Questo vale per una presenza Udc sempre più rarefatta e non sempre credibile, tuttavia riconducibile ad una storia, per certi versi, comune, dove non si è solo praticata l’alleanza a destra.

All’appuntamento con le elezioni abruzzesi la Dc arriva in ritardo e, diciamocela tutta, forte di un paio di iscritti.

Solo un miracolo potrebbe permettere la composizione di una lista agguerrita, in grado di evitare pessime figure.

Laddove vi è una bella tabula rasa, una tradizione da difendere e potenzialità forse ancora vive, sarebbe l’occasione per quanti sono abituati a stare alla finestra di dimostrare qualcosa, plasmando un partito tutto da modellare attraverso un precedente significativo, un laboratorio creato a propria immagine e somiglianza, sforzandosi di offrire prospettive e non perplessità.

Dubito fortemente che ciò avvenga, ma il ruolo ancillare dell’Udc all’interno della destra non solo abruzzese diventerà probabilmente un ulteriore stimolo alla chiarezza, non per forza conflittuale, ma significativamente dialettica, purché si sappiano percorrere e non solo indicare i percorsi migliori, il cui primo requisito passa attraverso la compatibilità tra affini.

Il Cdu rispunta assai spesso in questo dibattito concomitante con la ripartenza della Dc.

Mi fa piacere, perché ritengo che, come il Psdi sopra citato, questo partito sia stato costantemente sottovalutato per una sorta di preconcetto secondo il quale gli intellettuali, penso in primis a Rocco Buttilgione, non possono albergare tra i gruppi moderati del cattolicesimo democratico (o del riformismo), ma siano destinati irrimediabilmente a compiere un percorso progressivo e progressista.

Nulla di più falso, come dimostra la deriva individualistica della sinistra moderata che da elemento di attrazione si è trasformato in fattore disgregante.

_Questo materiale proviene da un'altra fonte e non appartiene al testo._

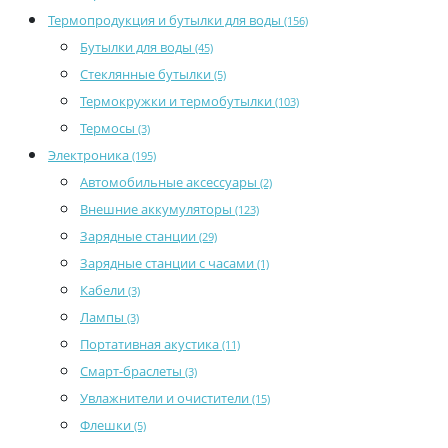
Термопродукция и бутылки для воды
(156)
Бутылки для воды
(45)
Стеклянные бутылки
(5)
Термокружки и термобутылки
(103)
Термосы
(3)
Электроника
(195)
Автомобильные аксессуары
(2)
Внешние аккумуляторы
(123)
Зарядные станции
(29)
Зарядные станции с часами
(1)
Кабели
(3)
Лампы
(3)
Портативная акустика
(11)
Смарт-браслеты
(3)
Увлажнители и очистители
(15)
Флешки
(5)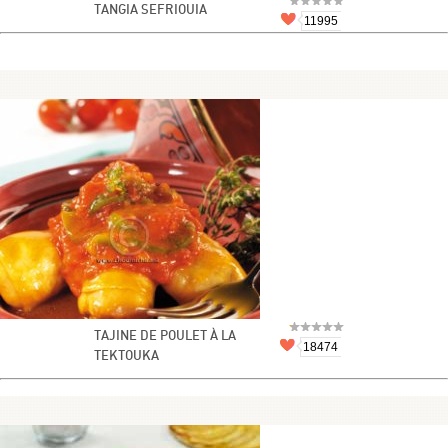
TANGIA SEFRIOUIA
11995
TAJINE DE POULET À LA
18474
TEKTOUKA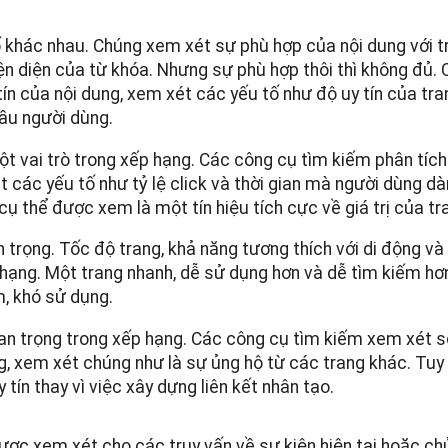
 khác nhau. Chúng xem xét sự phù hợp của nội dung với t
ện diện của từ khóa. Nhưng sự phù hợp thôi thì không đủ.
ín của nội dung, xem xét các yếu tố như độ uy tín của tr
ầu người dùng.
t vai trò trong xếp hạng. Các công cụ tìm kiếm phân tíc
 các yếu tố như tỷ lệ click và thời gian mà người dùng d
cụ thể được xem là một tín hiệu tích cực về giá trị của tr
trọng. Tốc độ trang, khả năng tương thích với di động và
hạng. Một trang nhanh, dễ sử dụng hơn và dễ tìm kiếm hơ
, khó sử dụng.
quan trọng trong xếp hạng. Các công cụ tìm kiếm xem xét s
g, xem xét chúng như là sự ủng hộ từ các trang khác. Tuy 
 tín thay vì việc xây dựng liên kết nhân tạo.
ược xem xét cho các truy vấn về sự kiện hiện tại hoặc ch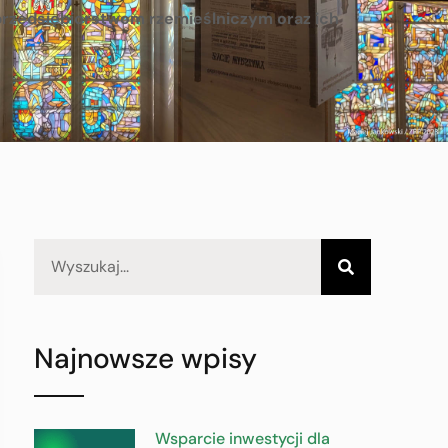
 przedsiębiorstwom rzemieślniczym oraz ich
Najnowsze wpisy
Wsparcie inwestycji dla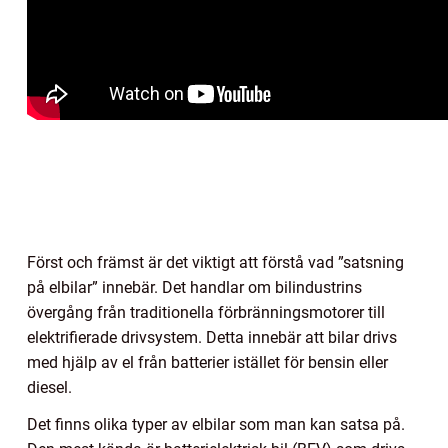
Först och främst är det viktigt att förstå vad ”satsning
på elbilar” innebär. Det handlar om bilindustrins
övergång från traditionella förbränningsmotorer till
elektrifierade drivsystem. Detta innebär att bilar drivs
med hjälp av el från batterier istället för bensin eller
diesel.
Det finns olika typer av elbilar som man kan satsa på.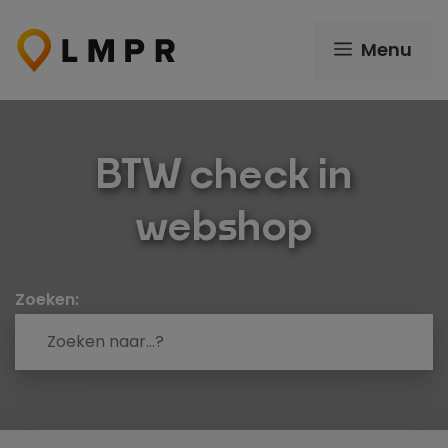
Ga
naar
Menu
de
inhoud
BTW check in
webshop
Zoeken: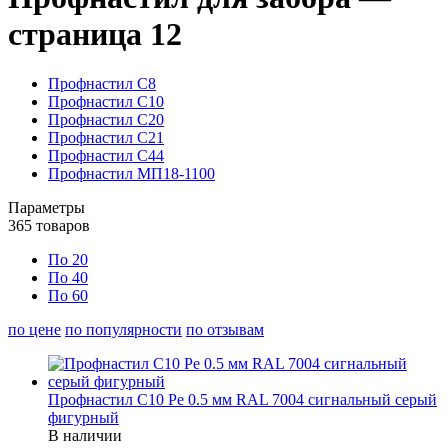
страница 12
Профнастил С8
Профнастил С10
Профнастил С20
Профнастил С21
Профнастил С44
Профнастил МП18-1100
Параметры
365
товаров
По 20
По 40
По 60
по цене
по популярности
по отзывам
Профнастил С10 Pe 0.5 мм RAL 7004 сигнальный серый
фигурный
В наличии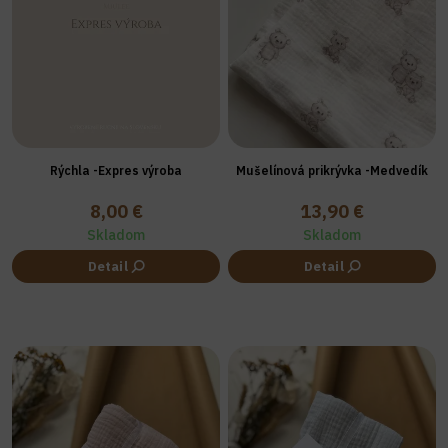
Rýchla -Expres výroba
Mušelínová prikrývka -Medvedík
8,00 €
13,90 €
Skladom
Skladom
Detail
Detail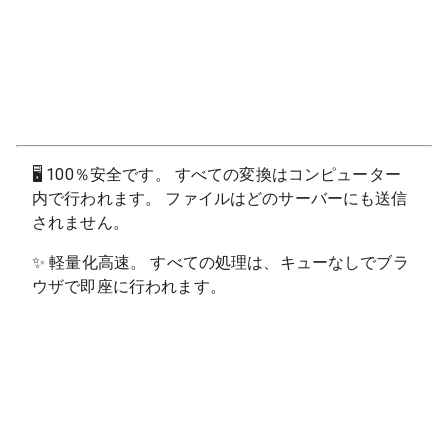
🖥
100％安全です。 すべての変換はコンピューター
内で行われます。 ファイルはどのサーバーにも送信
されません。
✨
軽量化高速。 すべての処理は、キューなしでブラ
ウザで即座に行われます。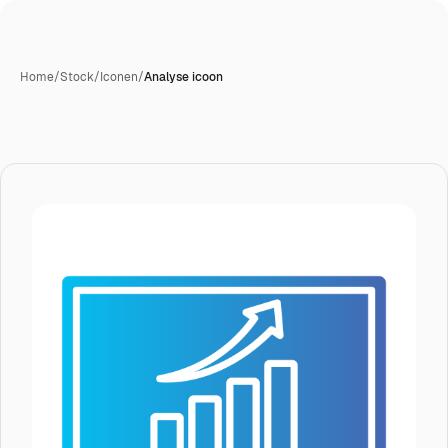
Home
/
Stock
/
Iconen
/
Analyse icoon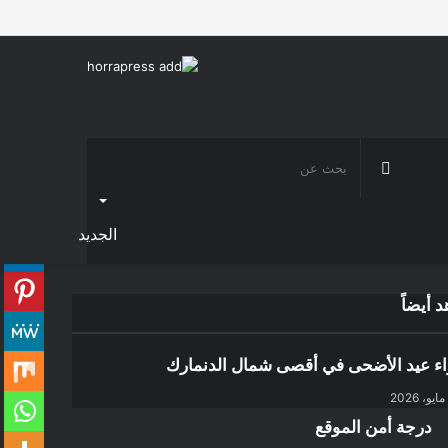
فيسبوك
تويتر
يوتيوب
انستقرام
تسجيل
مقال
إضافة
الدخول
عشوائي
عمود
جانبي
مقال
الوضع
بحث
عشوائي
المظلم
عن
الجديد
 أيضاً
ق
اء عيد الأضحى في أقصى شمال الدنمارك
درجة أمن الموقع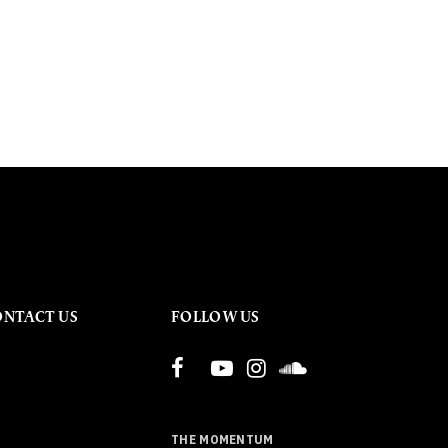
ONTACT US
FOLLOW US
THE MOMENTUM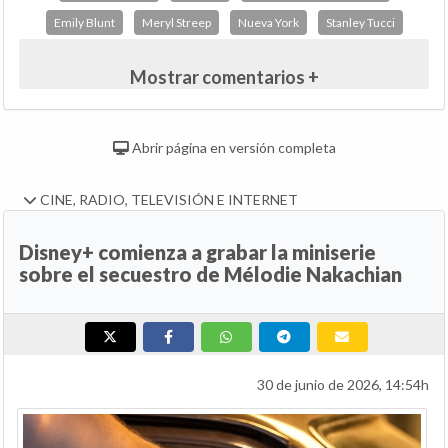
Emily Blunt
Meryl Streep
Nueva York
Stanley Tucci
Mostrar comentarios +
Abrir página en versión completa
CINE, RADIO, TELEVISIÓN E INTERNET
Disney+ comienza a grabar la miniserie
sobre el secuestro de Mélodie Nakachian
30 de junio de 2026, 14:54h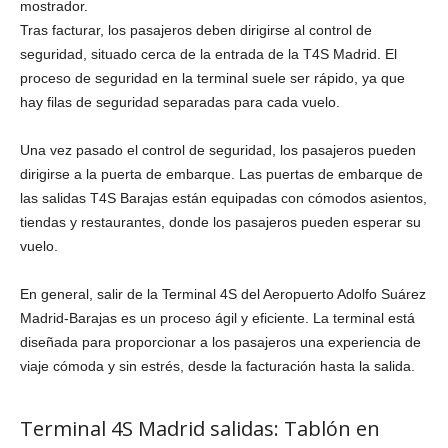
mostrador.
Tras facturar, los pasajeros deben dirigirse al control de
seguridad, situado cerca de la entrada de la T4S Madrid. El
proceso de seguridad en la terminal suele ser rápido, ya que
hay filas de seguridad separadas para cada vuelo.
Una vez pasado el control de seguridad, los pasajeros pueden
dirigirse a la puerta de embarque. Las puertas de embarque de
las salidas T4S Barajas están equipadas con cómodos asientos,
tiendas y restaurantes, donde los pasajeros pueden esperar su
vuelo.
En general, salir de la Terminal 4S del Aeropuerto Adolfo Suárez
Madrid-Barajas es un proceso ágil y eficiente. La terminal está
diseñada para proporcionar a los pasajeros una experiencia de
viaje cómoda y sin estrés, desde la facturación hasta la salida.
Terminal 4S Madrid salidas: Tablón en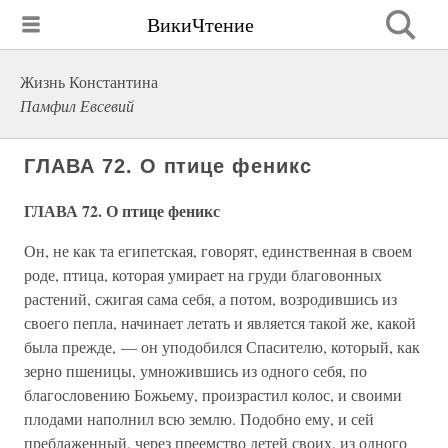
ВикиЧтение
Жизнь Константина
Памфил Евсевий
ГЛАВА 72. О птице феникс
ГЛАВА 72. О птице феникс
Он, не как та египетская, говорят, единственная в своем
роде, птица, которая умирает на груди благовонных
растений, сжигая сама себя, а потом, возродившись из
своего пепла, начинает летать и является такой же, какой
была прежде, — он уподобился Спасителю, который, как
зерно пшеницы, умножившись из одного себя, по
благословению Божьему, произрастил колос, и своими
плодами наполнил всю землю. Подобно ему, и сей
преблаженный, через преемство детей своих, из одного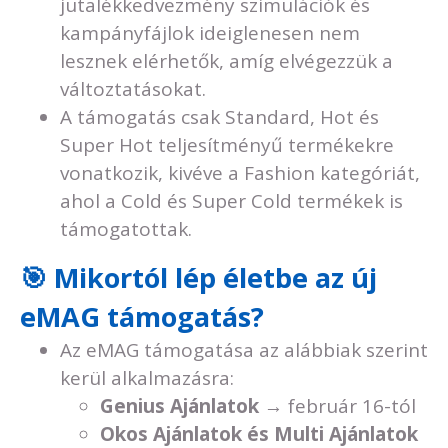
jutalékkedvezmény szimulációk és
kampányfájlok ideiglenesen nem
lesznek elérhetők, amíg elvégezzük a
változtatásokat.
A támogatás csak Standard, Hot és
Super Hot teljesítményű termékekre
vonatkozik, kivéve a Fashion kategóriát,
ahol a Cold és Super Cold termékek is
támogatottak.
🎯 Mikortól lép életbe az új
eMAG támogatás?
Az eMAG támogatása az alábbiak szerint
kerül alkalmazásra:
Genius Ajánlatok
→ február 16-tól
Okos Ajánlatok és Multi Ajánlatok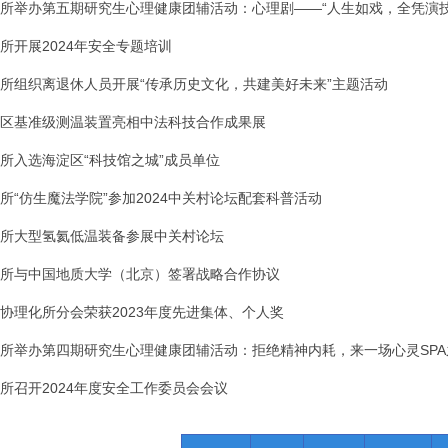
所举办第五期研究生心理健康团辅活动：心理剧——“人生如戏，全凭演技
所开展2024年安全专题培训
所组织离退休人员开展“传承历史文化，共建美好未来”主题活动
区基准级测温装置亮相中法科技合作成果展
所入选海淀区“科技馆之城”成员单位
所“仿生魔法学院”参加2024中关村论坛配套科普活动
所大型氢氦低温装备参展中关村论坛
所与中国地质大学（北京）签署战略合作协议
协理化所分会荣获2023年度先进集体、个人奖
所举办第四期研究生心理健康团辅活动：拒绝精神内耗，来一场心灵SPA
所召开2024年度安全工作委员会会议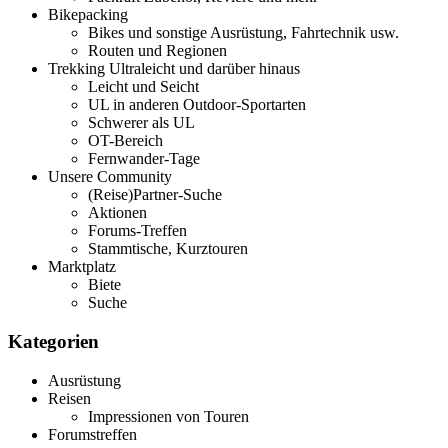
Bikepacking
Bikes und sonstige Ausrüstung, Fahrtechnik usw.
Routen und Regionen
Trekking Ultraleicht und darüber hinaus
Leicht und Seicht
UL in anderen Outdoor-Sportarten
Schwerer als UL
OT-Bereich
Fernwander-Tage
Unsere Community
(Reise)Partner-Suche
Aktionen
Forums-Treffen
Stammtische, Kurztouren
Marktplatz
Biete
Suche
Kategorien
Ausrüstung
Reisen
Impressionen von Touren
Forumstreffen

Ma, al di là dei riconoscimenti negati al Cdu, esso è stato azzerato, come ha comunicato lo stesso Mario Tassone e come è stato pubblicato sul sito ufficiale della Dc.

La sua fine ha due ragioni.

La prima è assimilabile a quella della federazione, cioè alla impossibilità di determinare fenomeni impossibili.

Tassone, nel febbraio 2018, ha ricondotto la scissione dall’Udc, che aveva determinato proprio col Cdu, al riallineamento con l’Udc in Noi con l’Italia.

Le scissioni tutto possono fare, meno che tornare da dove erano venute.

E così è finito che né il Cdu né Noi con l’Italia abbiano combinato alcunché.

La seconda è stata l’incapacità di cogliere l’opportunità che, per l’ultima volta, il Cdu aveva di essere elemento di mitigazione del centrodestra in un rapporto diretto con la Lega di Giorgetti, beneficiando di una buona rappresentanza al Sud che forse gli sarebbe stata concessa.

Imbambolati da Cesa e Fitto, resterà per sempre il dubbio che questa rappresentasse davvero un’opportunità.

Ma è storia passata, così come definitivamente chiuso è il Cdu.

Non la Democrazia Cristiana.

I cui intenti programmatici saranno presto definiti.

Ad un party cui tutti i cattolici democratici sono calorosamente invitati a partecipare.